The problem:
Retype each line of the material below word for word; pictures stay out.

Dataset excerpt:
_____

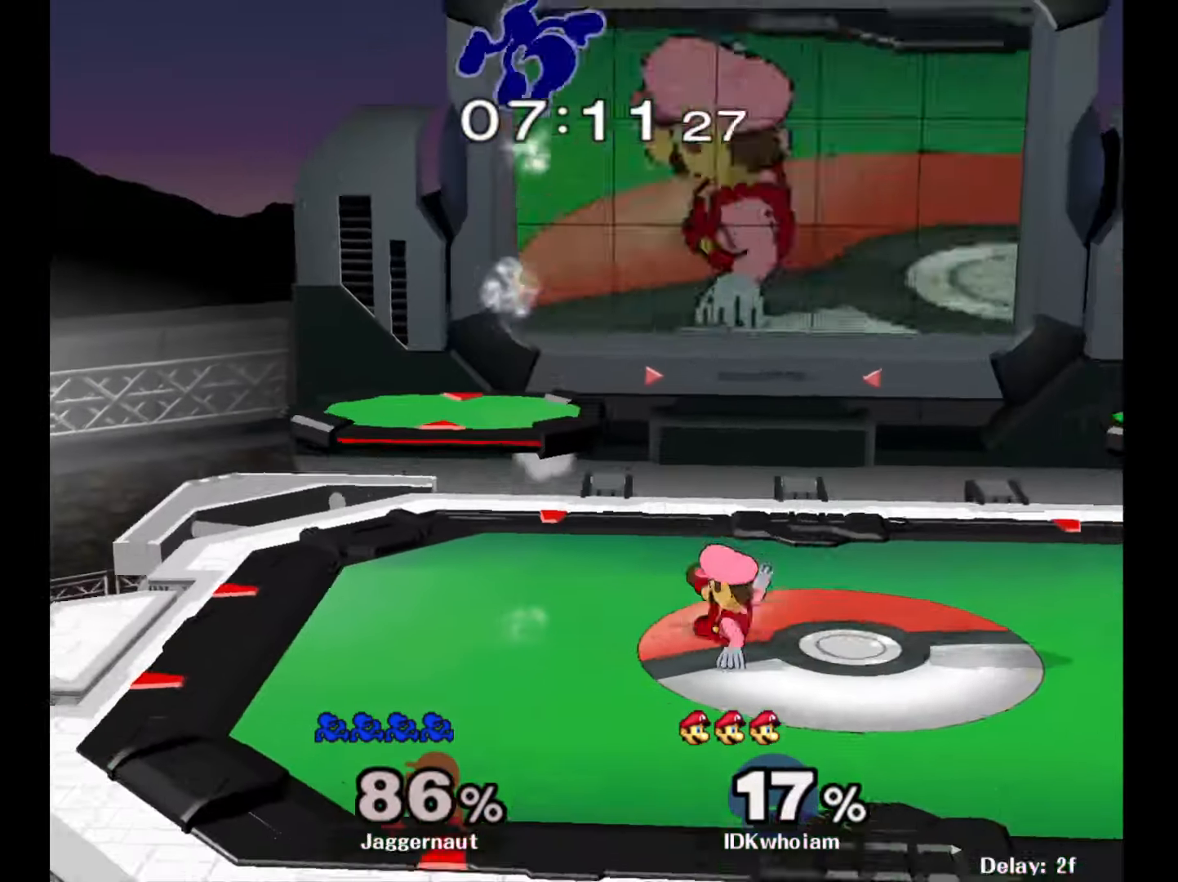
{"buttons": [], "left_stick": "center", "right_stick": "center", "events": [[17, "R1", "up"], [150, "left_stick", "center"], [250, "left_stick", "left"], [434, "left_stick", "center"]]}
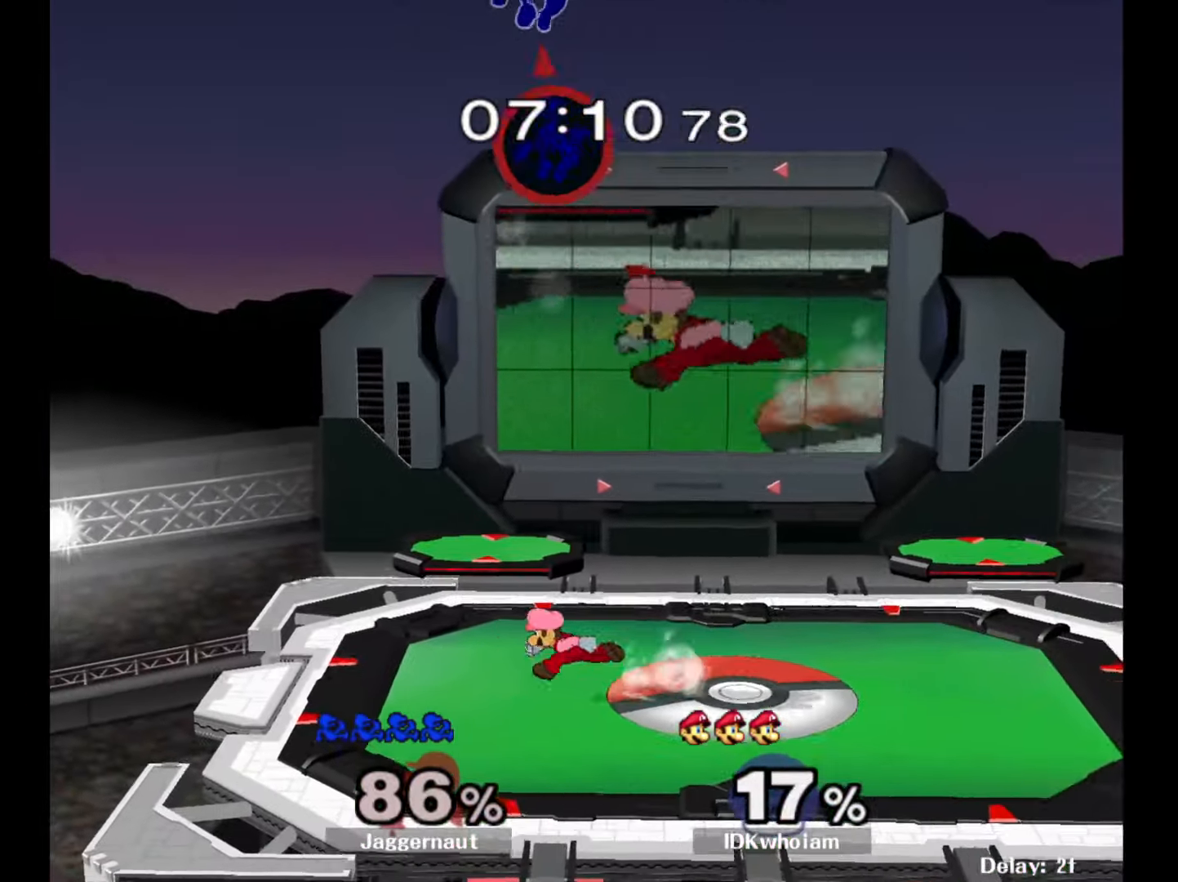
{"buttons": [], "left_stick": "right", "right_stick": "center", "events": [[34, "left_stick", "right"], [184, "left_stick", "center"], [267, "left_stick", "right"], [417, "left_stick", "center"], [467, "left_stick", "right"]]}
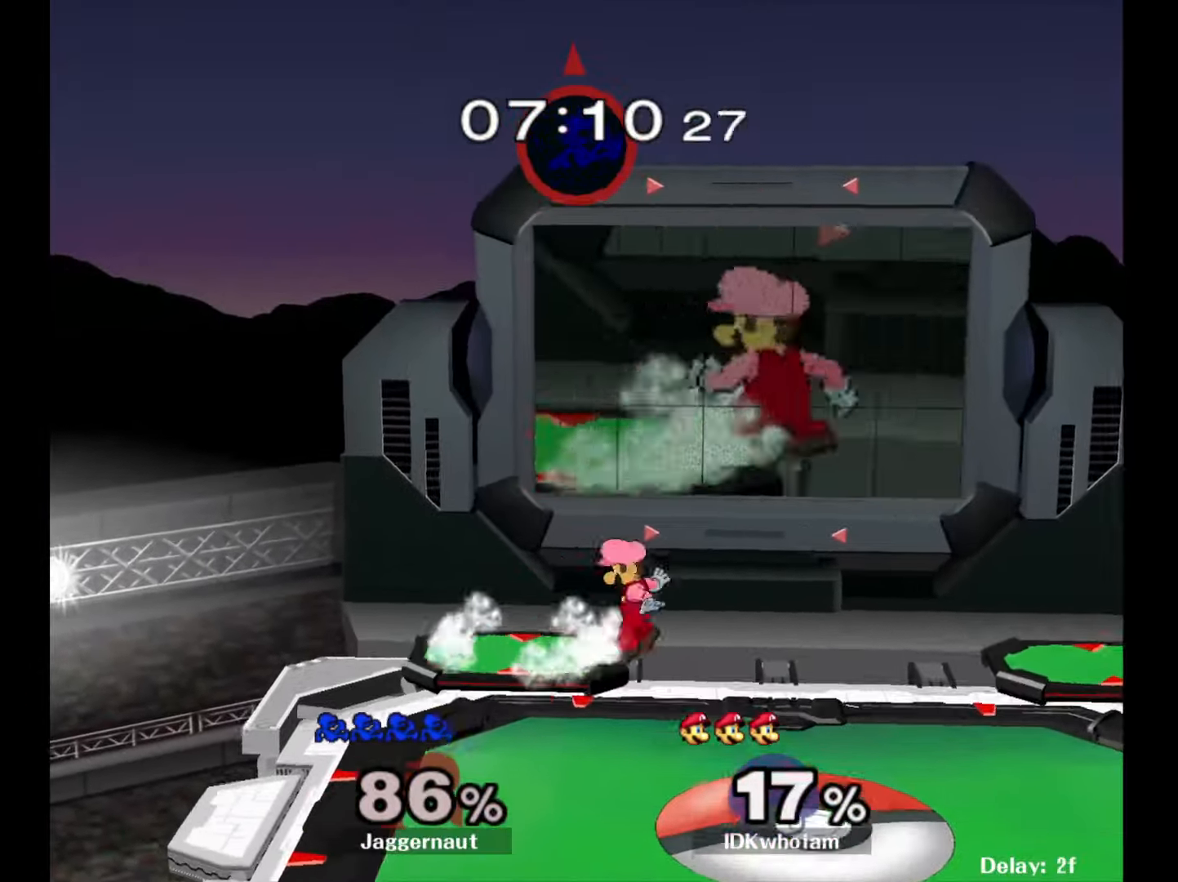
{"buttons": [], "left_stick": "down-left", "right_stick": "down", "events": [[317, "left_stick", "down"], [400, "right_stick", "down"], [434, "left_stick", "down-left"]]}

_____

Exercise response:
{"buttons": [], "left_stick": "center", "right_stick": "center", "events": [[17, "R1", "up"], [150, "left_stick", "center"], [250, "left_stick", "left"], [434, "left_stick", "center"]]}
{"buttons": [], "left_stick": "right", "right_stick": "center", "events": [[34, "left_stick", "right"], [184, "left_stick", "center"], [267, "left_stick", "right"], [417, "left_stick", "center"], [467, "left_stick", "right"]]}
{"buttons": [], "left_stick": "down-left", "right_stick": "down", "events": [[317, "left_stick", "down"], [400, "right_stick", "down"], [434, "left_stick", "down-left"]]}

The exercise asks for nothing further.